• DATA FOR ANALYSIS:
● ● ● ● ●

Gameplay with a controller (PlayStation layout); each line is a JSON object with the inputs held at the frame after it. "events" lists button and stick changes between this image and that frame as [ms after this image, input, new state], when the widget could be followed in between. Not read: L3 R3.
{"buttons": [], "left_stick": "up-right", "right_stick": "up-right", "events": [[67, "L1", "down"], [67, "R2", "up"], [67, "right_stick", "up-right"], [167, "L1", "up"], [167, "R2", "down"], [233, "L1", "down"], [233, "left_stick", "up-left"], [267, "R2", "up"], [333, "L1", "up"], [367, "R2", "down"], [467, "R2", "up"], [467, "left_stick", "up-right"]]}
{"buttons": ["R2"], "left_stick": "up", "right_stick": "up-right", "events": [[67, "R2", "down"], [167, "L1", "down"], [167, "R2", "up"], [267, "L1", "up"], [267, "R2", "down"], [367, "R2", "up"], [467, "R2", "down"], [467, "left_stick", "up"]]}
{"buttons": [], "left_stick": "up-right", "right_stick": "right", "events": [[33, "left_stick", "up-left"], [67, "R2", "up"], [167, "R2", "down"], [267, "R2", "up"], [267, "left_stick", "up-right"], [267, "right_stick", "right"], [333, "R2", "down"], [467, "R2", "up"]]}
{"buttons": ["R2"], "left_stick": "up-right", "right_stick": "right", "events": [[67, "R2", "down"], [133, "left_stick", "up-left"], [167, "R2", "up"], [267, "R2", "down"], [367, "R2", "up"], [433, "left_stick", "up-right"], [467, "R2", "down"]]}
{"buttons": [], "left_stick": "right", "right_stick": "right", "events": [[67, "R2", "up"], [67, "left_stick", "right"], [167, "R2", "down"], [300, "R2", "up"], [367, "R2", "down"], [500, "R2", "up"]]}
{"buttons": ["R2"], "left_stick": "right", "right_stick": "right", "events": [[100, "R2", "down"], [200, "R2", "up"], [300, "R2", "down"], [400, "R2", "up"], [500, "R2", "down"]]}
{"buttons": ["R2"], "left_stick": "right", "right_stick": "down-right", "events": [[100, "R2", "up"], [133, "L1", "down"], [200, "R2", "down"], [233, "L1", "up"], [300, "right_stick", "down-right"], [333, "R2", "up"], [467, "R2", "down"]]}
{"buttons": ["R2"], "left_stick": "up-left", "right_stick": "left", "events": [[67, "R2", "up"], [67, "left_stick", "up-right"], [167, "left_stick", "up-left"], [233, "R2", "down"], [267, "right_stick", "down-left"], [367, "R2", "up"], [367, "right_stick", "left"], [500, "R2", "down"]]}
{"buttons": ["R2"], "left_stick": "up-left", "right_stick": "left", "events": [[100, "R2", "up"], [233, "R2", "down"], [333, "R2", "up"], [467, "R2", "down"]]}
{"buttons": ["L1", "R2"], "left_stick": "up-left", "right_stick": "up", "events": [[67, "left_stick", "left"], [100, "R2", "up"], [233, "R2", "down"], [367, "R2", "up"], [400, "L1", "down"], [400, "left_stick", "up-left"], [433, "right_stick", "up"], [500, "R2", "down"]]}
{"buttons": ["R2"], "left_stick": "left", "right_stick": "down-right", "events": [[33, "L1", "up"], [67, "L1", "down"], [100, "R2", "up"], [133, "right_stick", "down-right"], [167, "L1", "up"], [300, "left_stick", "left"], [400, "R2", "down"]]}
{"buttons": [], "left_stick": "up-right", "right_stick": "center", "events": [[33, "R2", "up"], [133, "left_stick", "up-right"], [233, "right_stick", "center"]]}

● ● ● ● ●

Could you output each line above exactly as it was given?

Gameplay with a controller (PlayStation layout); each line is a JSON object with the inputs held at the frame after it. "events" lists button and stick changes between this image and that frame as [ms after this image, input, new state], when the widget could be followed in between. Not read: L3 R3.
{"buttons": [], "left_stick": "up-right", "right_stick": "up-right", "events": [[67, "L1", "down"], [67, "R2", "up"], [67, "right_stick", "up-right"], [167, "L1", "up"], [167, "R2", "down"], [233, "L1", "down"], [233, "left_stick", "up-left"], [267, "R2", "up"], [333, "L1", "up"], [367, "R2", "down"], [467, "R2", "up"], [467, "left_stick", "up-right"]]}
{"buttons": ["R2"], "left_stick": "up", "right_stick": "up-right", "events": [[67, "R2", "down"], [167, "L1", "down"], [167, "R2", "up"], [267, "L1", "up"], [267, "R2", "down"], [367, "R2", "up"], [467, "R2", "down"], [467, "left_stick", "up"]]}
{"buttons": [], "left_stick": "up-right", "right_stick": "right", "events": [[33, "left_stick", "up-left"], [67, "R2", "up"], [167, "R2", "down"], [267, "R2", "up"], [267, "left_stick", "up-right"], [267, "right_stick", "right"], [333, "R2", "down"], [467, "R2", "up"]]}
{"buttons": ["R2"], "left_stick": "up-right", "right_stick": "right", "events": [[67, "R2", "down"], [133, "left_stick", "up-left"], [167, "R2", "up"], [267, "R2", "down"], [367, "R2", "up"], [433, "left_stick", "up-right"], [467, "R2", "down"]]}
{"buttons": [], "left_stick": "right", "right_stick": "right", "events": [[67, "R2", "up"], [67, "left_stick", "right"], [167, "R2", "down"], [300, "R2", "up"], [367, "R2", "down"], [500, "R2", "up"]]}
{"buttons": ["R2"], "left_stick": "right", "right_stick": "right", "events": [[100, "R2", "down"], [200, "R2", "up"], [300, "R2", "down"], [400, "R2", "up"], [500, "R2", "down"]]}
{"buttons": ["R2"], "left_stick": "right", "right_stick": "down-right", "events": [[100, "R2", "up"], [133, "L1", "down"], [200, "R2", "down"], [233, "L1", "up"], [300, "right_stick", "down-right"], [333, "R2", "up"], [467, "R2", "down"]]}
{"buttons": ["R2"], "left_stick": "up-left", "right_stick": "left", "events": [[67, "R2", "up"], [67, "left_stick", "up-right"], [167, "left_stick", "up-left"], [233, "R2", "down"], [267, "right_stick", "down-left"], [367, "R2", "up"], [367, "right_stick", "left"], [500, "R2", "down"]]}
{"buttons": ["R2"], "left_stick": "up-left", "right_stick": "left", "events": [[100, "R2", "up"], [233, "R2", "down"], [333, "R2", "up"], [467, "R2", "down"]]}
{"buttons": ["L1", "R2"], "left_stick": "up-left", "right_stick": "up", "events": [[67, "left_stick", "left"], [100, "R2", "up"], [233, "R2", "down"], [367, "R2", "up"], [400, "L1", "down"], [400, "left_stick", "up-left"], [433, "right_stick", "up"], [500, "R2", "down"]]}
{"buttons": ["R2"], "left_stick": "left", "right_stick": "down-right", "events": [[33, "L1", "up"], [67, "L1", "down"], [100, "R2", "up"], [133, "right_stick", "down-right"], [167, "L1", "up"], [300, "left_stick", "left"], [400, "R2", "down"]]}
{"buttons": [], "left_stick": "up-right", "right_stick": "center", "events": [[33, "R2", "up"], [133, "left_stick", "up-right"], [233, "right_stick", "center"]]}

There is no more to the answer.